For the small breeder, AI offers huge benefits as well as challenges. Being able to make use of AI, especially when working with a heritage breed, can be the key to a successful breeding program. For many small breeders, the rewards are definitely worth the costs.  

Callene and her husband own The Rare Hare Barn, a diversified family farm that raises Pineywoods cattle, Arapawa goats, Nankin bantams, and American Chinchilla and American breed rabbits.

Maintaining a Liquid Nitrogen Tank


Photo by Adobe Stock/Neznamov1984

Precautions are necessary when maintaining a liquid nitrogen tank for storing semen samples on your farm. Although liquid nitrogen (LN2) is a relatively inert element, it’s extremely cold — minus 320 degrees Fahrenheit. Contact with skin can cause severe burns, so be extremely cautious when handling LN2 and anything stored in it.

The exterior of an LN2 storage tank is typically durable aluminum. The tank has a narrow neck to help minimize evaporation, and is double walled to create an insulating vacuum. However, if the vacuum is lost, the tank won’t be able to maintain insulation. To prevent the scuffing that can create microscopic holes and cause a loss of vacuum, be sure to store the tank off the floor, on a mat or blanket.

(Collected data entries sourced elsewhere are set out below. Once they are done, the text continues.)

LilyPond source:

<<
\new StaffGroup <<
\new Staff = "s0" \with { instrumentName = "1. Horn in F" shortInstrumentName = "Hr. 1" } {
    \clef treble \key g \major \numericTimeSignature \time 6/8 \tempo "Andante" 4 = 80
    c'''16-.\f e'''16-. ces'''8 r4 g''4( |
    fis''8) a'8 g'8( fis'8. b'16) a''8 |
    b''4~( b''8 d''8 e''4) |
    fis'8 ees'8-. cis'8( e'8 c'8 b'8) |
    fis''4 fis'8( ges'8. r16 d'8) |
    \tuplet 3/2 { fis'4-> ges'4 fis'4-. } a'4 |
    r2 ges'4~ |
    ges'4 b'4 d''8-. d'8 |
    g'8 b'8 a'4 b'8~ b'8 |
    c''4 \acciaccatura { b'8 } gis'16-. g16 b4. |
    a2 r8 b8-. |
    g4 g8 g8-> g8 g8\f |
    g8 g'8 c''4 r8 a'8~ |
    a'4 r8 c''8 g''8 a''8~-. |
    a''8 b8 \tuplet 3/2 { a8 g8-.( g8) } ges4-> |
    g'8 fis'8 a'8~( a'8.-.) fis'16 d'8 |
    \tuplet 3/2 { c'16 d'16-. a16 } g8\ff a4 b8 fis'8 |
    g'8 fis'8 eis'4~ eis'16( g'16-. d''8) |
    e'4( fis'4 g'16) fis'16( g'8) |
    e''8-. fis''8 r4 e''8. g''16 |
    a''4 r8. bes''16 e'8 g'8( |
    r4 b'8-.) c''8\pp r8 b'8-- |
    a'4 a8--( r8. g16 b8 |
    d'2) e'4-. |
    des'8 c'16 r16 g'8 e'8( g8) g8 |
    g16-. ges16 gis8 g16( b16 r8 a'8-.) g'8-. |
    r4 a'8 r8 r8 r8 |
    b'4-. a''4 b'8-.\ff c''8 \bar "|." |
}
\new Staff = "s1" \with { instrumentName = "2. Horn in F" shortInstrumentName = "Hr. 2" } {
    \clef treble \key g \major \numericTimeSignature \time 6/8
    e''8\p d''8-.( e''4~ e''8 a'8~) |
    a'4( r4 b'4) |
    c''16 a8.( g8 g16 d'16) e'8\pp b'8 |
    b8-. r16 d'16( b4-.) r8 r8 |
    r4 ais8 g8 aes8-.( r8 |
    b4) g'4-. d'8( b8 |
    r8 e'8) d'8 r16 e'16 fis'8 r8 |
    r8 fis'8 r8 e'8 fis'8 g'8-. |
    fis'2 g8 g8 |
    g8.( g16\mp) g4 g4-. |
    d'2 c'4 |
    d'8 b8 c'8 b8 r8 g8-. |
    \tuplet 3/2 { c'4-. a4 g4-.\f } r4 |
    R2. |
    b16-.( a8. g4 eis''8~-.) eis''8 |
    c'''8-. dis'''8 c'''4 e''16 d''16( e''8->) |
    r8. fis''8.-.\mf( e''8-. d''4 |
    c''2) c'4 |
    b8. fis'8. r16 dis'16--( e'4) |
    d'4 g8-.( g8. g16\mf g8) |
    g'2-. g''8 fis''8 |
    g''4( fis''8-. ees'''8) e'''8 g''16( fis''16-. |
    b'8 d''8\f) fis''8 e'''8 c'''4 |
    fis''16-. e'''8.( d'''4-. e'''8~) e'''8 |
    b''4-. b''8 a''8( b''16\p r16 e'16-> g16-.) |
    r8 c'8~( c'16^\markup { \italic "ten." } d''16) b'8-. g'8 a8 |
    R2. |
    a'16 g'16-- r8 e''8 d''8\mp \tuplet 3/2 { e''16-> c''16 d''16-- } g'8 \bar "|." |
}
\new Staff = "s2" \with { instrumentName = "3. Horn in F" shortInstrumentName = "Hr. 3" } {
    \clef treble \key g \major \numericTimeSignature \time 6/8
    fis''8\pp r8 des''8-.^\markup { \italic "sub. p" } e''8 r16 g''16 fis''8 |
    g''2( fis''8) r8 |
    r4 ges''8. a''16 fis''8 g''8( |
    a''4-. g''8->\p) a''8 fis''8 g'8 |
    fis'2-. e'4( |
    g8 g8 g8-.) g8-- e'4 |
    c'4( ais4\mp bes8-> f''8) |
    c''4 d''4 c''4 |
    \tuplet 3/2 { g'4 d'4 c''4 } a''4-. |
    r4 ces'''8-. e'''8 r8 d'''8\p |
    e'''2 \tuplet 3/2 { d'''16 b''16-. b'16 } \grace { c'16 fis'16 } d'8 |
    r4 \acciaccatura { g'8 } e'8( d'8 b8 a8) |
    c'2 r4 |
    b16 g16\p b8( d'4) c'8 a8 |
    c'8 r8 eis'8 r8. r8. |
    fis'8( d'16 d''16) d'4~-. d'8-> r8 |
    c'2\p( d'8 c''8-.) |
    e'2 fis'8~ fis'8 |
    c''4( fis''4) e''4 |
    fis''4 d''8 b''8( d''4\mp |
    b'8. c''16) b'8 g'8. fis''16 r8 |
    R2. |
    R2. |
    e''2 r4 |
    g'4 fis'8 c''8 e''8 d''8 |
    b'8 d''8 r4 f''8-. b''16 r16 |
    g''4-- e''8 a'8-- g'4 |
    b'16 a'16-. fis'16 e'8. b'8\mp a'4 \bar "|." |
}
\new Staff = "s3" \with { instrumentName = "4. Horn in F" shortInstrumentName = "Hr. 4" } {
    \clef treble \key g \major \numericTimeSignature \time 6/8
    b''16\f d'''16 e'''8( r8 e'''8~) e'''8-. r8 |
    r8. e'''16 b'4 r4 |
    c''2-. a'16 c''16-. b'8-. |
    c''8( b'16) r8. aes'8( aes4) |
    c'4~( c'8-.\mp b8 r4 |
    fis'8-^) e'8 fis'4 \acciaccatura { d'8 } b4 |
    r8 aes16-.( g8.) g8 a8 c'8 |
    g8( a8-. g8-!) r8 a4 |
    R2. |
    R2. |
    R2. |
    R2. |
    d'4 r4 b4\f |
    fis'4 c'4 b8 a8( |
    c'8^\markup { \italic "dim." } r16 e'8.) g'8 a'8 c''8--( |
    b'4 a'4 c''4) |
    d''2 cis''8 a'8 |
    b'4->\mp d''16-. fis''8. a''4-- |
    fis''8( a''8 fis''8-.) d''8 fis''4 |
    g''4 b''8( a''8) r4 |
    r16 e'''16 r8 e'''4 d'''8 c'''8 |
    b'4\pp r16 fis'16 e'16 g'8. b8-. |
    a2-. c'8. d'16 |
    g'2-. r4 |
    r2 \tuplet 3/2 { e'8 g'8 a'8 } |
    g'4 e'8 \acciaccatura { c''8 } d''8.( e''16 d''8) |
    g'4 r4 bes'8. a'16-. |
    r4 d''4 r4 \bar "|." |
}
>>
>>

LN2 vapors are nearly as cold as the liquid itself, so even if a tank is only half full, the temperature will still be adequate to preserve the contents. The length of time a tank will hold nitrogen is a factor of its size: Larger tanks with greater volume will maintain temperature longer. But any tank must be checked regularly, and refilled when the nitrogen level gets too low. Letting a tank run dry of LN2 will cost you its valuable AI contents.

You can test the LN2 level of the nitrogen in your tank with a specially made plastic stick that’s available from most semen supply companies. Insert the stick into the neck of the tank for a few seconds, and then withdraw it. Frost will collect immediately on the stick wherever it’s come into contact with the liquid nitrogen. Most tanks will maintain temperature while holding only a few centimeters of LN2 — but I personally get nervous when the liquid drops below half a tank. You should develop a habit of regularly checking your tank, and planning refills accordingly.